Ve şimdi - dikkat! – Hukukun biçimiyle kaynaşmasının anlamını ortaya çıkaran temel nokta. Bunun özü, aksi takdirde, “dışarıda tezahür etmeden” ve en önemlisi, pozitif hukukun gerekli yapısal özelliklerini kazanmadan, basitçe HAYIR, bu durumda kelimelerin kulağa nasıl geldiği önemli değil. Dolayısıyla kanun olarak görmek isteyeceğimiz hiçbir standart ve kararın bağlayıcılığı yoktur.

Bunu kanıtlamak için çağımızın en önde gelen filozoflarından biri olan M. Ma-mardashvili'den yardım isteyeceğim.

M. Mamardashvili'nin ele alınan konunun konusu hakkında yazdığı, en büyük filozoflardan biri olan Kant'ın fikirlerini ortaya koyuyor: “Yapının bir olasılığı olarak, bütünlük alanında yer alan bir şey olarak biçim, Kant için böyledir. toplumsal sorunlar, insanın toplumsal iyiliği, somut, yani kutsal olmayan bir varlık olarak ahlaki iyiliği de dahil olmak üzere dünyadaki her şeyin özellikleri üzerine bir oluşumdur" 1 .

Ve bu bağlamda hukukun toplumdaki misyonunu kötülüğe ve adaletsizliğe zemin sağlamayan bir biçim olarak nitelendiren M. Mamardashvili dikkat çekici bir an! - örnek olarak, yasal işlemlere katılanların hakikat içgüdüsüne sahip olduğu mahkeme ve hukuki işlemler kurumlarını kullanır 3: "Hakikat içgüdüsü" diye yazar filozof, "kafalarda olmasına rağmen, biçim Sadece o ... kaçınılmaz insan girişimlerini etkisiz hale getirebilir. Bu nedenle, dürüst yargıçlara değil, bağımsız mahkemelere ihtiyacımız var. Bir kişinin dürüst ya da sahtekar, aptal ya da akıllı olmasının kaçınılmaz rastlantısallığını yalnızca bu ilişkilendirebilir."

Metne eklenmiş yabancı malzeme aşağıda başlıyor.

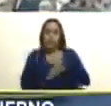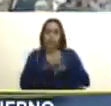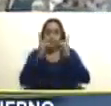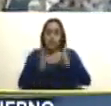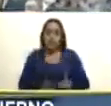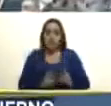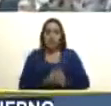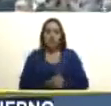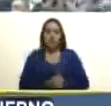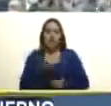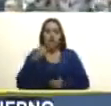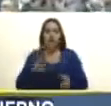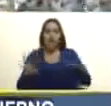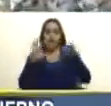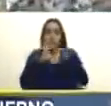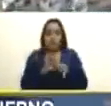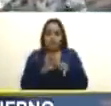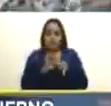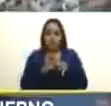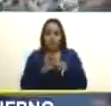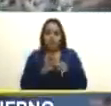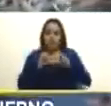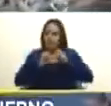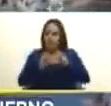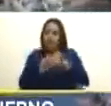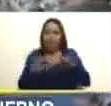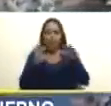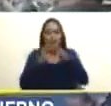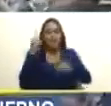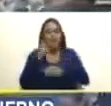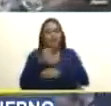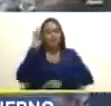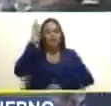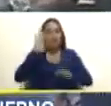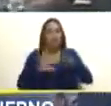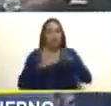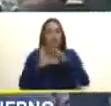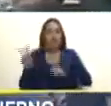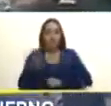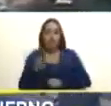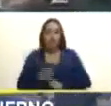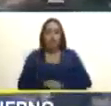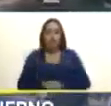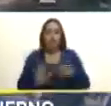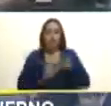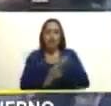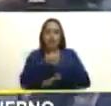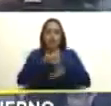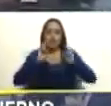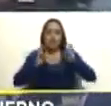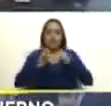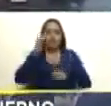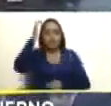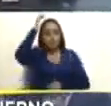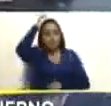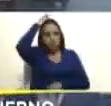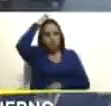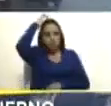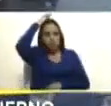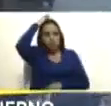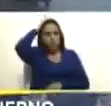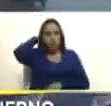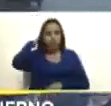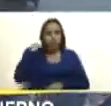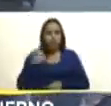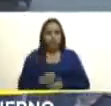que ha unido que une que debe unir a Venezuela sobre este gran tema que tiene que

Bu bağlamda, M. Mamardashvili, hukuk ve adaletle ilgili bir dizi düşünceyi ifade ediyor; bunların özü, bugün yaşamımız için son derece önemli bir sonuca varıyor; son derece gelişmiş bir biçim anlayışı, sosyal yaşamın bu alanında varoluş anlamına geliyor. İktidarın hukuksuzluğuna direnebilecek bağımsız ve egemen bir mahkemenin varlığı. "Açıkçası" diye yazıyor M. Mamardashvili, "bu biçim duygusu (ve yasa, biçimin klasik örneklerinden biridir) çok hassas ve ince bir üründür, bir tür humustur. İnsanlar bunu çok iyi anlıyorlar. Yerde büyümek için kültürel bir toprak katmanına ihtiyaç var, onu santimetre santimetre oluşturmanız gerekiyor, oldukça uzun bir süre." Ve Büyük Frederick yıllarında bir zamanlar "Prusya'da hâlâ yargıçlar var" denilen Prusya örneğine dönersek yazar şöyle diyor: "Ve bunun doğal olarak Prusya'da da söylenmesi için o dönemde Büyük Frederick'in önünde tabii ki daha iki yüz yıl vardı. Şimdi böyle bir şey söyleyemeyiz, aklımıza gelmeyecek. Bugün başlarsak bize ne dersin?” 2

Buradan, diğer her şeye ek olarak, hukukun kendisinin (tam olarak "biçim" olarak! - buradaki paradoks ve sır budur) kendi meselesi olduğu sonucu çıkar - hukuk meselesi, esas olarak ifade edilen yapısal özellikleri. Ve buradan, bir form olarak hukukun gücünün (M. Mamardashvili'nin ifadesiyle, "yapının imkânı", "tamlıkla ilgili bir şey") hukukun kendi meselesinin gücü olduğu sonucu çıkar; ile birleştirildi iç organizasyonu ve yapısı.